Hininger argued that state and federal governments don’t have the capacity to house all their inmates, and CoreCivic’s facilities are basically the only option.
“They need our real estate and a purchase or a lease of that real estate actually is going to be a net positive for the company,” he said. “There is no alternative, and we could be a lot quicker and easier to give them access to capacity versus trying to get it on their own.”
CoreCivic’s prison management business makes up by far the biggest proportion of its revenues, but other parts of the company are growing much faster. The part of the company that builds and leases properties grew by 30 percent compared to the same period last year. A division that operates re-entry programs grew by nearly 23 percent.
Those businesses made up about 10 percent of the company’s revenues in the third quarter but could create a buffer against what CoreCivic execs call the worst-case scenario — a virtual ban on private prisons.
While some investors voiced concerns about the effect of a Democratic presidential victory next year, the company is making lots of money right now. CoreCivic reported a record $509 million in revenue during the third quarter, beating out last quarter’s record revenue. (The company earned about $49 million in profit, which isn’t a record.)
The company’s stock price, which has spent the last year jumping around in response to industry headlines, rose almost 13 percent following the conference call.
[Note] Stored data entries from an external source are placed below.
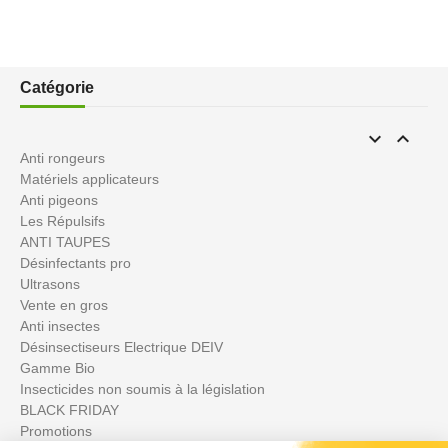
Catégorie


Anti rongeurs
Matériels applicateurs
Anti pigeons
Les Répulsifs
ANTI TAUPES
Désinfectants pro
Ultrasons
Vente en gros
Anti insectes
Désinsectiseurs Electrique DEIV
Gamme Bio
Insecticides non soumis à la législation
BLACK FRIDAY
Promotions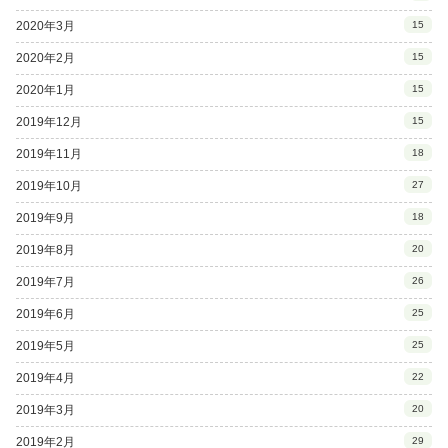
2020年3月
15
2020年2月
15
2020年1月
15
2019年12月
15
2019年11月
18
2019年10月
27
2019年9月
18
2019年8月
20
2019年7月
26
2019年6月
25
2019年5月
25
2019年4月
22
2019年3月
20
2019年2月
29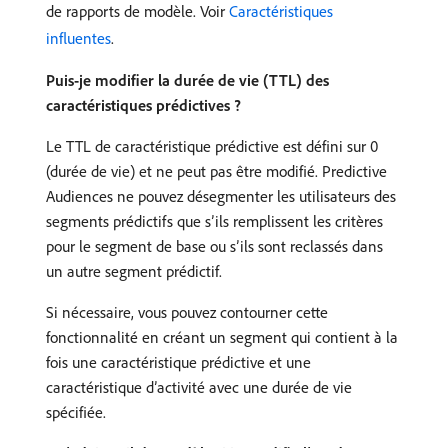
de rapports de modèle. Voir
Caractéristiques
influentes
.
Puis-je modifier la durée de vie (TTL) des
caractéristiques prédictives ?
Le TTL de caractéristique prédictive est défini sur 0
(durée de vie) et ne peut pas être modifié. Predictive
Audiences ne pouvez désegmenter les utilisateurs des
segments prédictifs que s’ils remplissent les critères
pour le segment de base ou s’ils sont reclassés dans
un autre segment prédictif.
Si nécessaire, vous pouvez contourner cette
fonctionnalité en créant un segment qui contient à la
fois une caractéristique prédictive et une
caractéristique d’activité avec une durée de vie
spécifiée.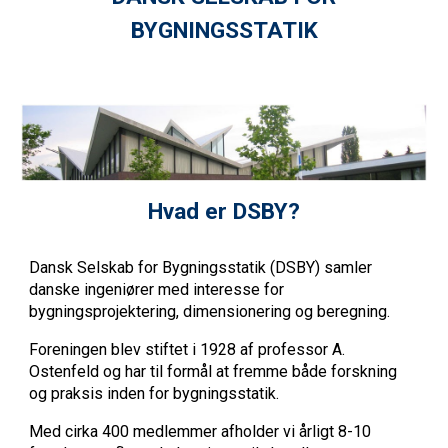
BYGNINGSSTATIK
Hvad er DSBY?
Dansk Selskab for Bygningsstatik (DSBY) samler
danske ingeniører med interesse for
bygningsprojektering, dimensionering og beregning.
Foreningen blev stiftet i 1928 af professor A.
Ostenfeld og har til formål at fremme både forskning
og praksis inden for bygningsstatik.
Med cirka 400 medlemmer afholder vi årligt 8-10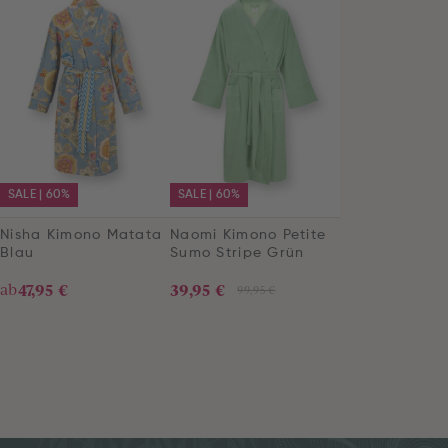
SALE | 60%
SALE | 60%
Nisha Kimono Matata
Naomi Kimono Petite
Blau
Sumo Stripe Grün
ab
47,95 €
39,95 €
99,95 €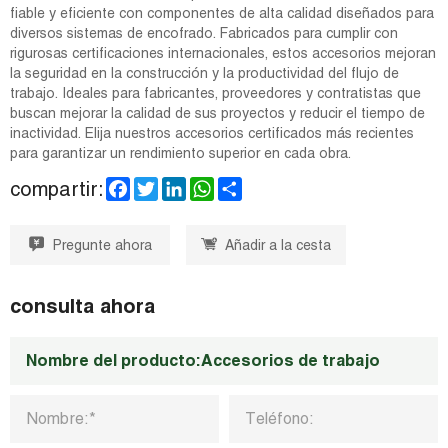
fiable y eficiente con componentes de alta calidad diseñados para
diversos sistemas de encofrado. Fabricados para cumplir con
rigurosas certificaciones internacionales, estos accesorios mejoran
la seguridad en la construcción y la productividad del flujo de
trabajo. Ideales para fabricantes, proveedores y contratistas que
buscan mejorar la calidad de sus proyectos y reducir el tiempo de
inactividad. Elija nuestros accesorios certificados más recientes
para garantizar un rendimiento superior en cada obra.
F
T
L
W
S
compartir:
a
w
i
h
h
c
i
n
a
a
e
t
k
t
r
Pregunte ahora
Añadir a la cesta
b
t
e
s
e
o
e
d
A
o
r
I
p
k
n
p
consulta ahora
On Thursday afternoon, they (Ticker: CXW) were changing hands at $15.82, up about 1 percent on the day. They have fallen about 25 percent over the past six months.
Hininger said the increase in revenue is due to demand from states and the federal government. The company has won and activated 11 new contracts — totaling 12,000 beds — since the beginning of 2018.
Despite confidence that CoreCivic would thrive despite a private prison ban, the company joined a new trade group last month to stop that from happening. Along with peers GEO Group and Management & Training Corp., CoreCivic formed The Day 1 Alliance at the end of last month. In a press release, the group said it aims to “educate and inform Americans on the small but valued role the private sector plays in addressing corrections and detention challenges in the U.S.”
The group is defending the industry in general and claims that none of its members advocate for or against legislation that impacts the basis for or duration of an individual’s incarceration or detention.
According to the Center for Responsive Politics, CoreCivic has spent about $1.2 million on lobbying in 2019, about the same amount it spent during all of 2018. That’s the most the company has spent on lobbying since 2007, when its spending dropped precipitously. Many of the bills the company lobbies for are related to the budget of federal agencies that contract with CoreCivic.
In addition to the potential threat of a Democratic president, CoreCivic could also face some financial challenges in the coming years. Several major banks have announced that they don’t plan to loan money to CoreCivic in the future. Some of those lenders already have financial obligations to the company lasting through the next few years, and plan to follow through. After that, the company may need a new way to access cash.
Hininger said he’s not worried about it and added that his team is already exploring other options.
“We have been very pleased with the response we have received from the financial community, as we have recently made efforts to cultivate new banking relationships,” he said during the conference call.
CFO David Garfinkle said politics and headlines about banks pulling away from the industry have affected the price of the company’s debt. He added that CoreCivic could issue debt securities as a way to raise capital.
While executives signaled that investors shouldn’t worry, Garfinkle did say the company plans to “sharpen the focus” of its capital deployment strategy because of the bank market.